WHAT YOU WILL DO -
Copy each line below containing "pledged".

== RECORD EXCERPTS

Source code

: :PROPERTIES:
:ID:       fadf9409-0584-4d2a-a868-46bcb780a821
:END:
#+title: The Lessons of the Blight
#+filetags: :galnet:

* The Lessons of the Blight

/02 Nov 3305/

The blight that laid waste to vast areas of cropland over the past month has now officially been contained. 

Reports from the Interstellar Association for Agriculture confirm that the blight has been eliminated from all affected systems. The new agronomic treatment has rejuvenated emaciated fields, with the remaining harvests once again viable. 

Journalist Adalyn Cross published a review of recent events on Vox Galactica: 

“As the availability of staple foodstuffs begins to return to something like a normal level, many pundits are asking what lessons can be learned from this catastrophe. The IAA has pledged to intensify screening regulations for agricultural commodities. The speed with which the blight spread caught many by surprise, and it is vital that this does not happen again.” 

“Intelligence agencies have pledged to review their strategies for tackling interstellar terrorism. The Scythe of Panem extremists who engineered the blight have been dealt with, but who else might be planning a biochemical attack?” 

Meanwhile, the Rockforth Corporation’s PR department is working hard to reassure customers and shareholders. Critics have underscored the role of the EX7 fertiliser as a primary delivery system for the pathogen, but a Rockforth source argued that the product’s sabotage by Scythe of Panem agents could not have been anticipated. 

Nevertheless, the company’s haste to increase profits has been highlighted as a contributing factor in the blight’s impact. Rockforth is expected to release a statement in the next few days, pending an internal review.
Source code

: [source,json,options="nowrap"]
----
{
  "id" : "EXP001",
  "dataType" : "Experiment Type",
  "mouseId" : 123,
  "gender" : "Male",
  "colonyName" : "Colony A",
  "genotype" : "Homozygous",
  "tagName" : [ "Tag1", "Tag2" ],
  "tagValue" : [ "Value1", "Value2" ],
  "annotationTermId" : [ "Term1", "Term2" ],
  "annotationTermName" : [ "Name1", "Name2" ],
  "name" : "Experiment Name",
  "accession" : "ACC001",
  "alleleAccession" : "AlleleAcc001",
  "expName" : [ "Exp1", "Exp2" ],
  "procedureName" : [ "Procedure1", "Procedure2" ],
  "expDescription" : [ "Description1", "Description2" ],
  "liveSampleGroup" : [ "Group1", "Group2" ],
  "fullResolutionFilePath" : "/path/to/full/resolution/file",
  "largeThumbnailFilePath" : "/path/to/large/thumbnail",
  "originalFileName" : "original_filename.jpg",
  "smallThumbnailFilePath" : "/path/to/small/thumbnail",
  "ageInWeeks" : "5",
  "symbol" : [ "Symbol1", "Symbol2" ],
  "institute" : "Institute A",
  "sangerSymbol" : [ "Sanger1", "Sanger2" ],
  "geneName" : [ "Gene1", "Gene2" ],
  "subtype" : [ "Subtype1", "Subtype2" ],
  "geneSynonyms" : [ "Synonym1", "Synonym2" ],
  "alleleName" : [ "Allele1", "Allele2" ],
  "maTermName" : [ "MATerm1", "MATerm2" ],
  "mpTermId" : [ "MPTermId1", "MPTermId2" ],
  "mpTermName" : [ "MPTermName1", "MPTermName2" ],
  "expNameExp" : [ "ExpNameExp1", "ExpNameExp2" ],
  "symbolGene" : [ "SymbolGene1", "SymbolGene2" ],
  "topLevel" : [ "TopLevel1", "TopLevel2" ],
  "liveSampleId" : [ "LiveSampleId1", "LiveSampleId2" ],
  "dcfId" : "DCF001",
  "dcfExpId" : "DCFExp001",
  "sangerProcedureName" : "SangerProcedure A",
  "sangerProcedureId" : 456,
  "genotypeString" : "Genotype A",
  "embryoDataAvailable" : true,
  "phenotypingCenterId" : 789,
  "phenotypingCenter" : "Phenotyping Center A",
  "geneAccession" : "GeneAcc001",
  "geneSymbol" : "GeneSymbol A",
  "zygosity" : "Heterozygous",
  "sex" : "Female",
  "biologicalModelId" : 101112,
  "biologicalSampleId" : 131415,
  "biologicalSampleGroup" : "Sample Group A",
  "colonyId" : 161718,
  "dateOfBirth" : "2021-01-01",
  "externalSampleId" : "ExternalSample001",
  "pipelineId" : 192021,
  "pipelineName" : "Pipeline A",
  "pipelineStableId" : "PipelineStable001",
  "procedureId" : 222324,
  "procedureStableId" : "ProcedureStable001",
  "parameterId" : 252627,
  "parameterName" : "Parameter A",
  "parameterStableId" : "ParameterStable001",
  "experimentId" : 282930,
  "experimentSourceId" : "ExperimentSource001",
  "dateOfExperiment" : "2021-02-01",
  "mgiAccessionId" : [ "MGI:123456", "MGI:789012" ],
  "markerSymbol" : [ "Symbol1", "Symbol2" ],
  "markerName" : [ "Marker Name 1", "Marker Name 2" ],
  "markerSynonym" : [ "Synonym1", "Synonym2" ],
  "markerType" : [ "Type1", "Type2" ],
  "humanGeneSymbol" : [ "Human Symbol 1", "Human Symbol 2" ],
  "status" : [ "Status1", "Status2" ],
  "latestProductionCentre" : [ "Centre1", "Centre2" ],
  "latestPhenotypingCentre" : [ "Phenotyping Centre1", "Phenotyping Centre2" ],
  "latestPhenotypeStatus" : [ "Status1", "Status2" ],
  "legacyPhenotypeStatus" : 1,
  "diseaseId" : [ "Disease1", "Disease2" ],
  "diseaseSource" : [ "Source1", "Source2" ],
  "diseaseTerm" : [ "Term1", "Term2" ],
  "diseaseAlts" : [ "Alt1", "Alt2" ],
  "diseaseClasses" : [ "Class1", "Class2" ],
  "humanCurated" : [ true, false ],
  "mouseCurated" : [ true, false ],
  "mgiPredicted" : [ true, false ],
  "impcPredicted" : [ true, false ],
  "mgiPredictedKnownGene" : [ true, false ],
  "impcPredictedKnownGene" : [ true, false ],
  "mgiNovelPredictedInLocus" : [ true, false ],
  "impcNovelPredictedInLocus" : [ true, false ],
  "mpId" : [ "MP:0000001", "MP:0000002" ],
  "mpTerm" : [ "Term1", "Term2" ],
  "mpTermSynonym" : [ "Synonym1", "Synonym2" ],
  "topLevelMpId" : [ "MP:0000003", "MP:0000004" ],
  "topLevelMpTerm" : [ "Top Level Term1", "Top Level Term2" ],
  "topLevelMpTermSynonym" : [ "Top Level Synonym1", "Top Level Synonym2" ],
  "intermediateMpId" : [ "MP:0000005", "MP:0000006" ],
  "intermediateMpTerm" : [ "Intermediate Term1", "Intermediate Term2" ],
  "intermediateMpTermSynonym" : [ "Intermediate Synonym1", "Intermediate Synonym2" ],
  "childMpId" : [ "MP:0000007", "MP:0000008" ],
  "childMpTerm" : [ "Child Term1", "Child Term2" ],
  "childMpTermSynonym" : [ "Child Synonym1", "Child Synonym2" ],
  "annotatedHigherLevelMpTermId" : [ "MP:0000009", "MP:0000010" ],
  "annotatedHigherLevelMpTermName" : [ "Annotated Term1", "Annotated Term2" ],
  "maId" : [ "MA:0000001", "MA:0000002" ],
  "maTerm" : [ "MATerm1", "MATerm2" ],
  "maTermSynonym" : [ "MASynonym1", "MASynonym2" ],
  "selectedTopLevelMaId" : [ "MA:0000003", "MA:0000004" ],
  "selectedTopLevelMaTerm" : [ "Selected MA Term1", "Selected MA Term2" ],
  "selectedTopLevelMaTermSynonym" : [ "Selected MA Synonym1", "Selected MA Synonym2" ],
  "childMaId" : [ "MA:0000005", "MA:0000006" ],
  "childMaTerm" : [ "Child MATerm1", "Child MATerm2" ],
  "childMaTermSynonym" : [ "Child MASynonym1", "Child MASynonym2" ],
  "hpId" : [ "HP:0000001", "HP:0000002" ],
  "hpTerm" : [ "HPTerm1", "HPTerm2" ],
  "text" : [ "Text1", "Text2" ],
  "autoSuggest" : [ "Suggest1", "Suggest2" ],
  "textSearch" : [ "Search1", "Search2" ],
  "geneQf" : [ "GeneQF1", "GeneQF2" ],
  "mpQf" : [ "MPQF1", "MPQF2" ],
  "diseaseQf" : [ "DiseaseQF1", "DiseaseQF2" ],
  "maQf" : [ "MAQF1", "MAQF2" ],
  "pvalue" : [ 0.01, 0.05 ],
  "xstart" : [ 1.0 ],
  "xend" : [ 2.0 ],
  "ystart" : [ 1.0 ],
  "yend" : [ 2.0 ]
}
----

====

TASK RESULT -
“As the availability of staple foodstuffs begins to return to something like a normal level, many pundits are asking what lessons can be learned from this catastrophe. The IAA has pledged to intensify screening regulations for agricultural commodities. The speed with which the blight spread caught many by surprise, and it is vital that this does not happen again.” 
“Intelligence agencies have pledged to review their strategies for tackling interstellar terrorism. The Scythe of Panem extremists who engineered the blight have been dealt with, but who else might be planning a biochemical attack?” 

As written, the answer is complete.